In reading this book, the reader will be drawn into our struggles and tribulations, and will come away
having gained valuable insights into areas such as behavior modification, temper tantrums, dietary
concerns, night-bottle syndrome, scoliosis, Reye's syndrome, Stickler's syndrome, and so much more.
Interspersed in this mix are humorous situations to add levity and fascinating snippets to keep the
reader well entertained.
In spite of all his limitations, I consider our son to be a true gift from God. Hence, the title of the book,
"God's Gift." In fact, the meaning of the name, Shaun, translates to "God's gracious gift."
Hearing that my son would have to go under the knife was the last straw that broke the camel's back.
I was so confused and depressed that I didn't know what to do and wished I could block out all the
concerns weighing in on me. Even though I'd reached the saturation point, there remained another
grave matter I was trying to cope with and resolve. Being denied the opportunity to hold and cuddle
my son, seeing he still required the incubator, I was having great difficulty in bonding with him.
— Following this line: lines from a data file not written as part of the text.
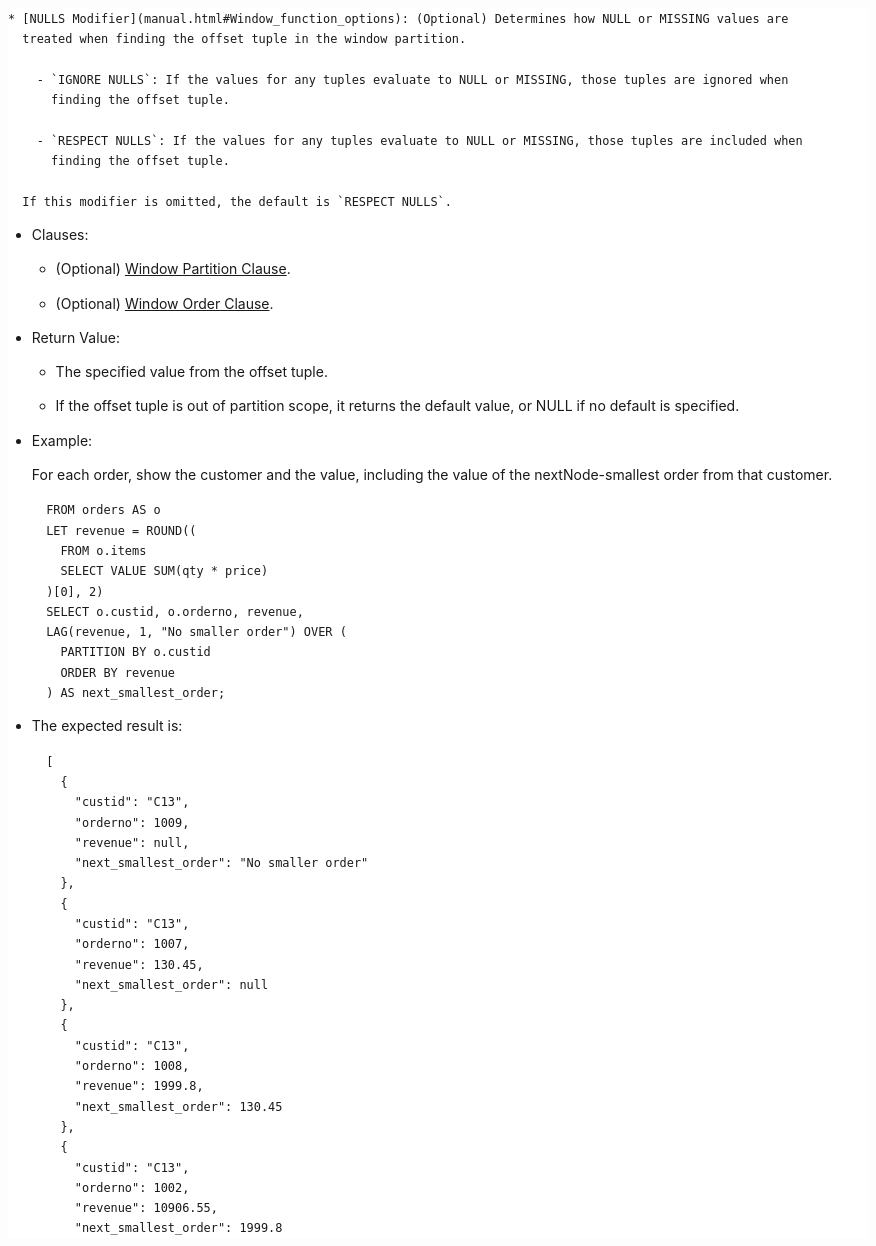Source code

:     * [NULLS Modifier](manual.html#Window_function_options): (Optional) Determines how NULL or MISSING values are
      treated when finding the offset tuple in the window partition.

        - `IGNORE NULLS`: If the values for any tuples evaluate to NULL or MISSING, those tuples are ignored when
          finding the offset tuple.

        - `RESPECT NULLS`: If the values for any tuples evaluate to NULL or MISSING, those tuples are included when
          finding the offset tuple.

      If this modifier is omitted, the default is `RESPECT NULLS`.

* Clauses:

    * (Optional) [Window Partition Clause](manual.html#Window_partition_clause).

    * (Optional) [Window Order Clause](manual.html#Window_order_clause).

* Return Value:

    * The specified value from the offset tuple.

    * If the offset tuple is out of partition scope, it returns the default value, or NULL if no default is specified.

* Example:

  For each order, show the customer and the value, including the value of the nextNode-smallest order from that
  customer.

        FROM orders AS o
        LET revenue = ROUND((
          FROM o.items
          SELECT VALUE SUM(qty * price)
        )[0], 2)
        SELECT o.custid, o.orderno, revenue,
        LAG(revenue, 1, "No smaller order") OVER (
          PARTITION BY o.custid
          ORDER BY revenue
        ) AS next_smallest_order;

* The expected result is:

        [
          {
            "custid": "C13",
            "orderno": 1009,
            "revenue": null,
            "next_smallest_order": "No smaller order"
          },
          {
            "custid": "C13",
            "orderno": 1007,
            "revenue": 130.45,
            "next_smallest_order": null
          },
          {
            "custid": "C13",
            "orderno": 1008,
            "revenue": 1999.8,
            "next_smallest_order": 130.45
          },
          {
            "custid": "C13",
            "orderno": 1002,
            "revenue": 10906.55,
            "next_smallest_order": 1999.8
Surrounded by so much hardship, my feelings came to a head, and, in a moment of weakness, I blurted
out to Ann the thought that was occupying my mind. "Ann, perhaps it would have been better if we'd
never had this baby!" I felt so alienated and distanced from him, I couldn't even bring myself to call
him by name.
With her motherly instinct rising to the fore, she admonished me severely. "Hush, Mario! I won't
have you talk like that! He's God's very own gift to us!"